Reiz kleiner als die Schwellenintensität

Schwellenpotential

lokales Potenzial/Reaktion/Erregung

Einige Ionenkanäle in der Zellmembran sind geöffnet und führen zu einer leichten Depolarisations- oder Hyperpolarisationsreaktion, die nicht ausreicht, um das Schwellenpotential zu erreichen.

Substanz

Eine aktive Reaktion erregbarer Zellen

Merkmale

1. Abgestufte Reaktion: Ihre Amplitude steht im positiven Zusammenhang mit der Reizintensität und weist nicht die Charakteristik „Alles oder Nichts“ auf.
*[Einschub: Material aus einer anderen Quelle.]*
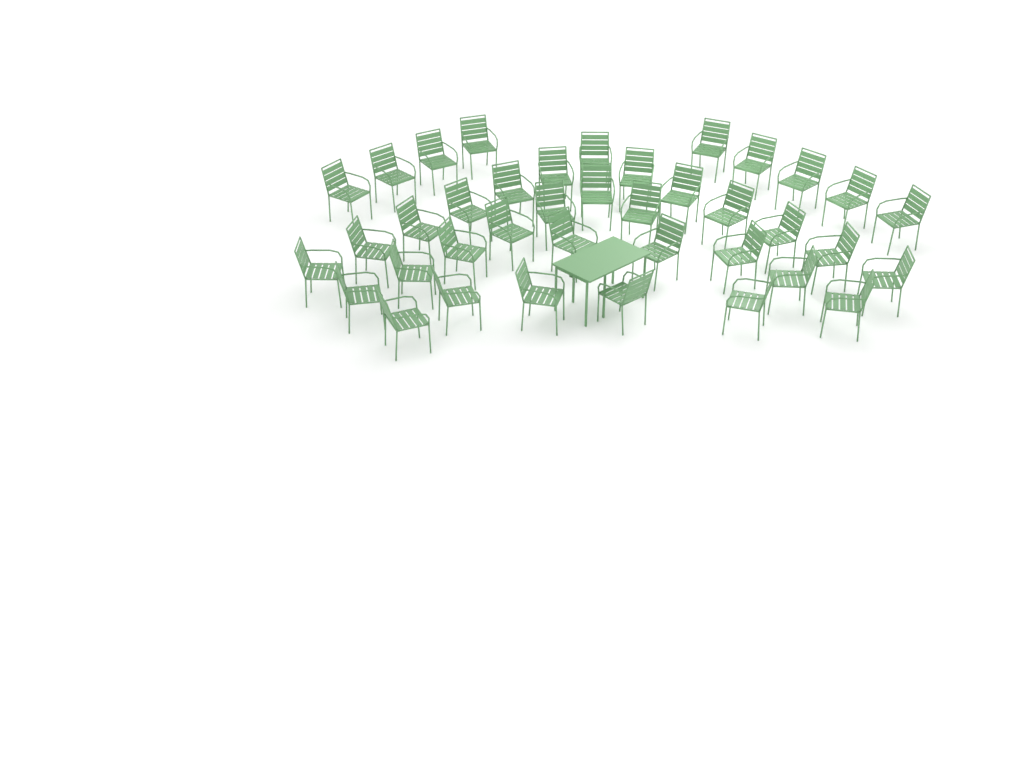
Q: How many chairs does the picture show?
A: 39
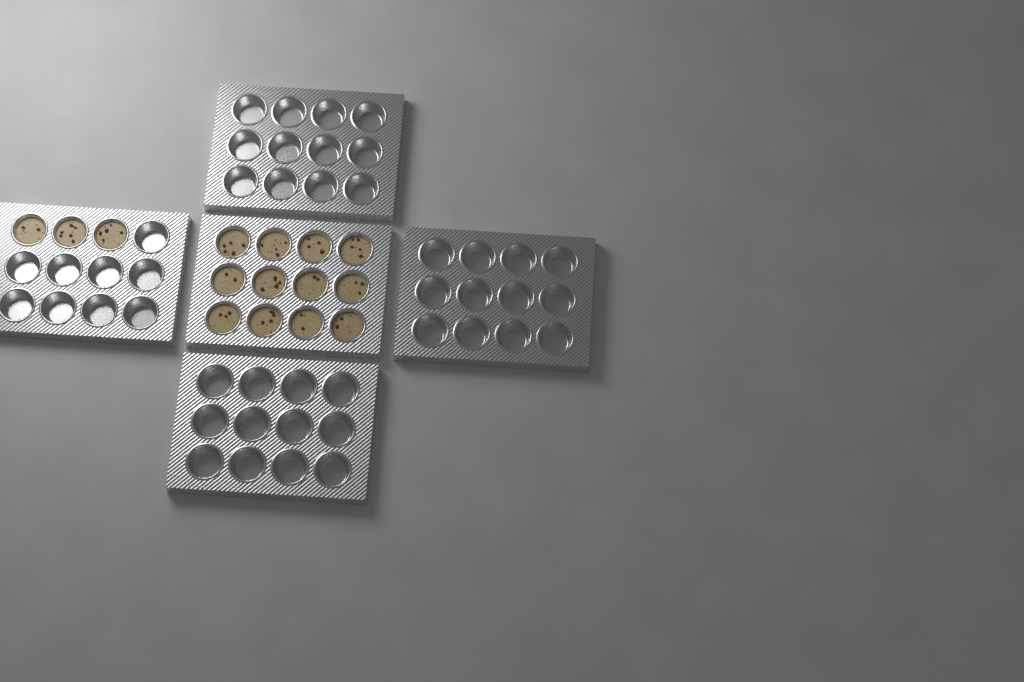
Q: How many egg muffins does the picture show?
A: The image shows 15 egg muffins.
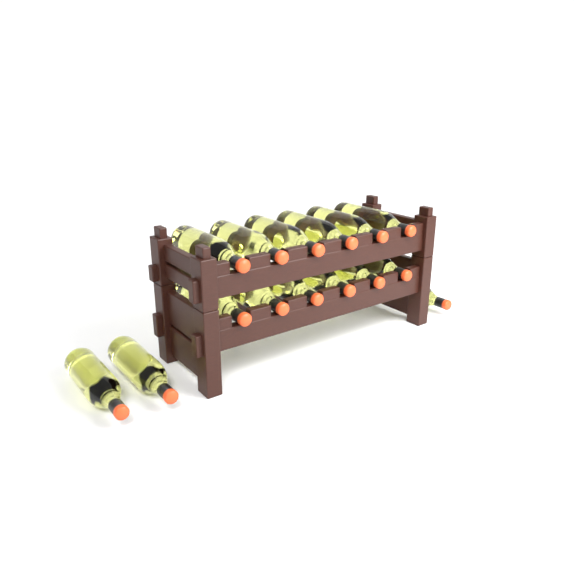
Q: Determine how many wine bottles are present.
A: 15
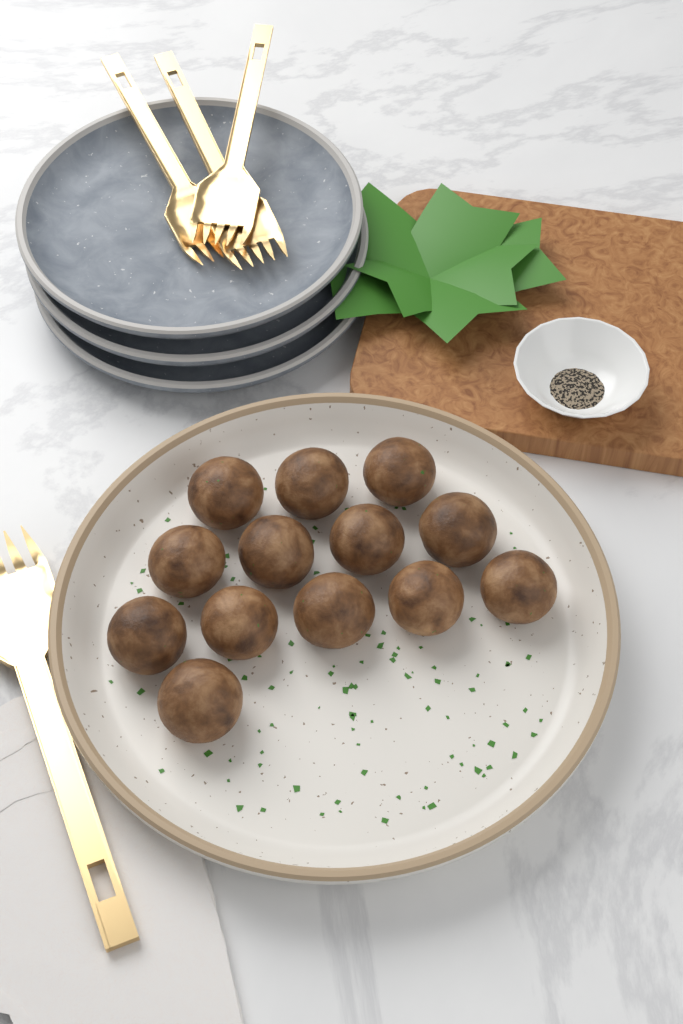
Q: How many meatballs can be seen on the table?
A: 13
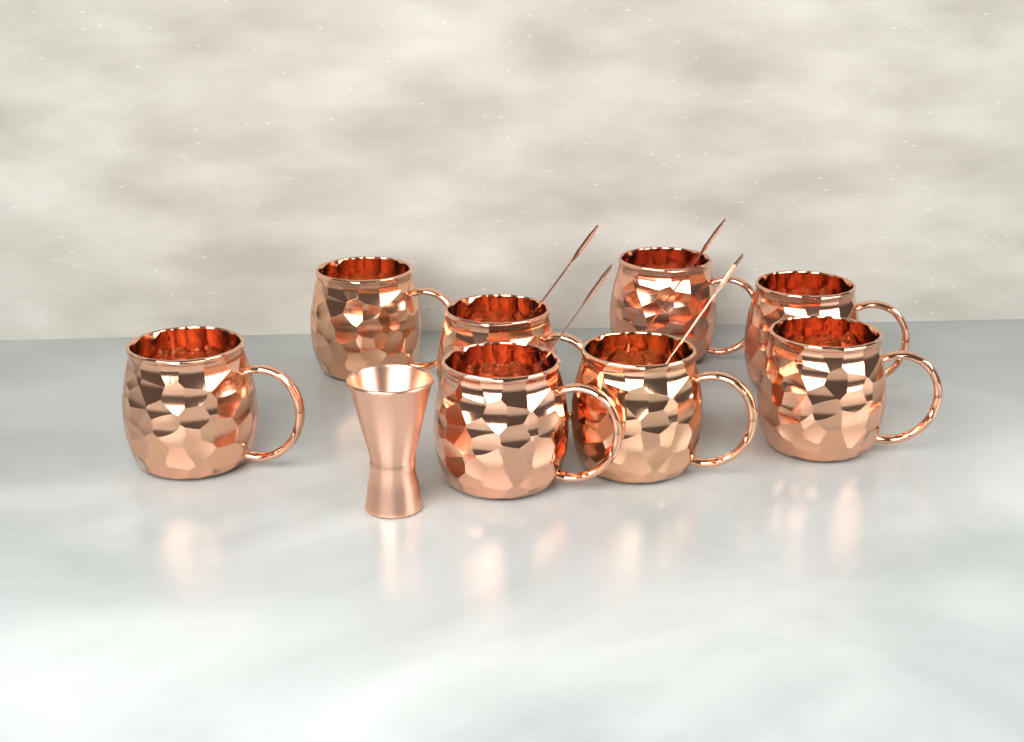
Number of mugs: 8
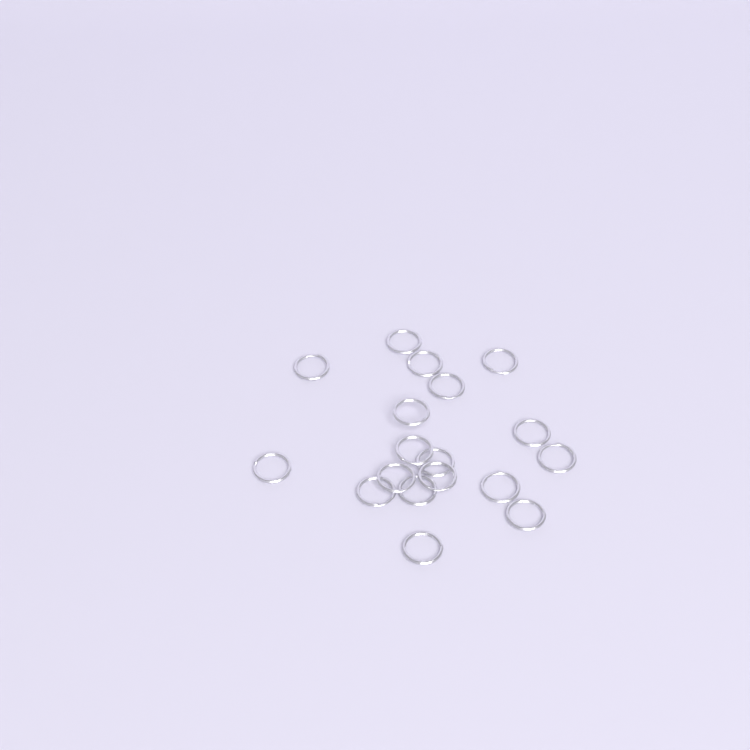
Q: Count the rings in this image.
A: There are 18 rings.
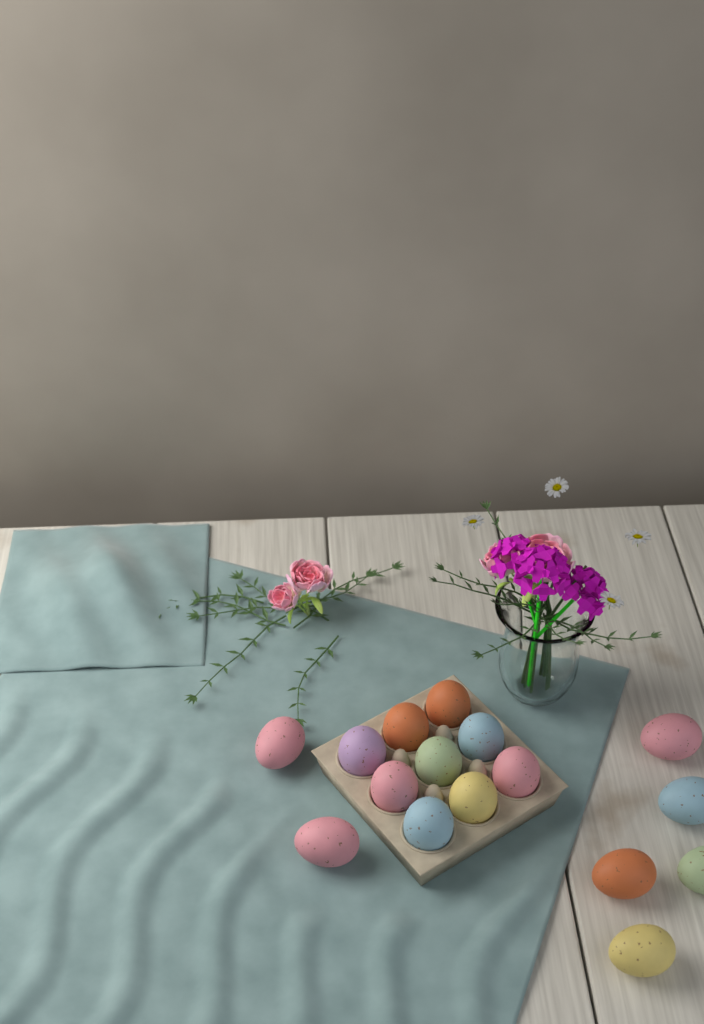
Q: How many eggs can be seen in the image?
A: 16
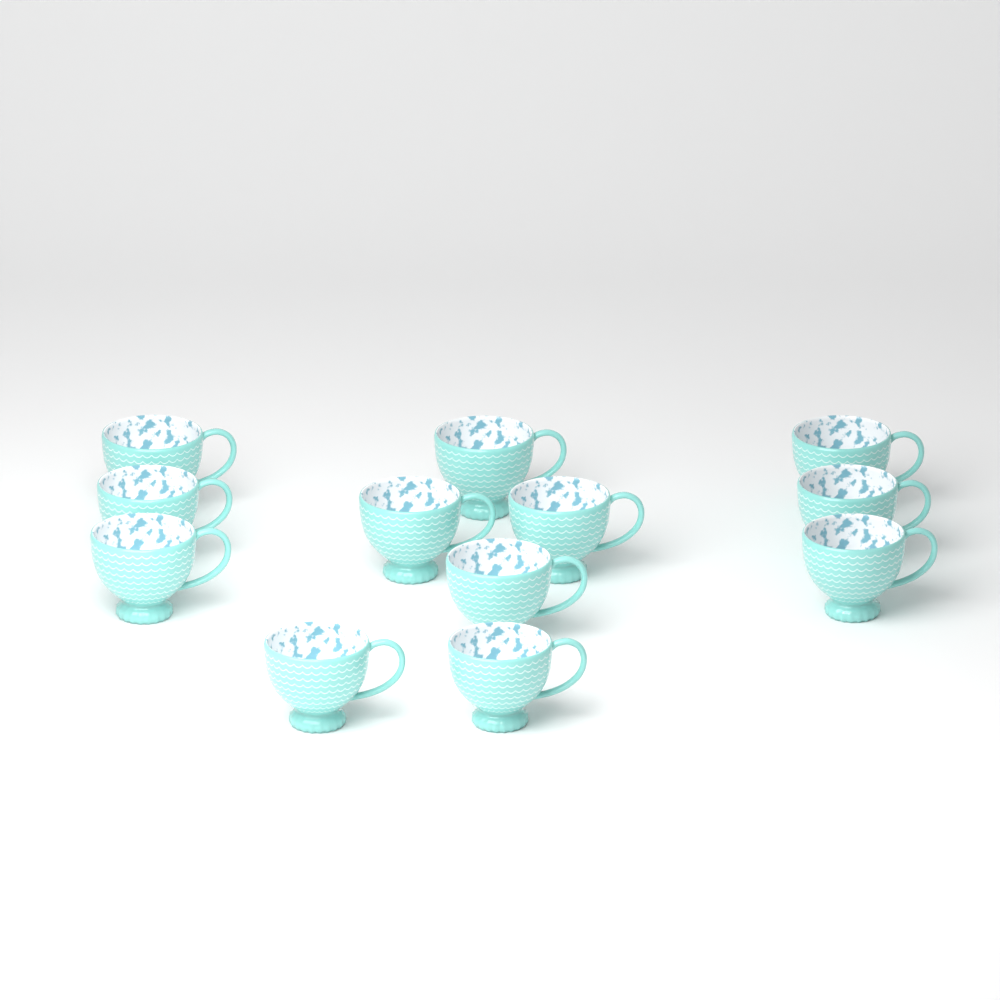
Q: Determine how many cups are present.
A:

2. Durch die Dämpfung der Ausbreitung breitet sich das lokale Potenzial auf elektrotonische Weise auf die Umgebung aus

3. Keine Refraktärzeit, die Summe kann überlagert werden (die Summe von Raum und Zeit)

organisatorische Aufregung und Erregbarkeit

aufgeregt

Der Prozess, durch den Zellen auf Reize reagieren

Essenz: AP

Erregbarkeit

Die Fähigkeit erregbarer Zellen, nach Stimulation AP zu produzieren

Erregbare Zellen: Nervenzellen, Muskelzellen, einige Drüsenzellen

Beeinflussende Faktoren

Schwellenpotentialniveau

Status des Ionenkanals

Veränderungen der Erregbarkeit nach Aufregung

absolute Refraktärzeit

Erregbarkeit = 0; Natriumkanäle sind alle offen oder inaktiv

relative Refraktärzeit

Erregbarkeit <normal; einige Natriumkanäle werden reaktiviert; eine überschwellige Stimulation kann AP auslösen

übernatürliche Zeit

Erregbarkeit > normal; Natriumkanäle sind grundsätzlich wiederbelebt; Membranpotential ist noch nicht auf Ruhepotential zurückgekehrt; AP kann durch Stimulation unterhalb der Schwelle induziert werden

niedrige normale Periode

Erregbarkeit <normal; Natriumkanäle sind vollständig reaktiviert; AP kann durch überschwellige Stimulation induziert werden

Übertragung von Begeisterung

Essenz: AP breitet sich auf der Zellmembran aus

Auf derselben Zelle verteilt: Leitung Auf Nervenfasern: Nervenimpulse

Reizleitung auf nicht myelinisierten Nervenfasern

lokaler Strom

*Aktionspotential kann in beide Richtungen geleitet werden, jedoch nicht in die entgegengesetzte Richtung (Refraktärzeit), sondern nur vorwärts.

Leitung entlang myelinisierter Nervenfasern

Sprungleitung am Ranvier-Knoten (geringerer Energieverbrauch)

Zellsignalisierung

G-Protein-gekoppelte Rezeptor-vermittelte Signalübertragung

Nach der Aktivierung wirkt es auf das G-Protein und löst eine Reihe von Kaskadenreaktionen aus, an denen hauptsächlich Signalproteine beteiligt sind.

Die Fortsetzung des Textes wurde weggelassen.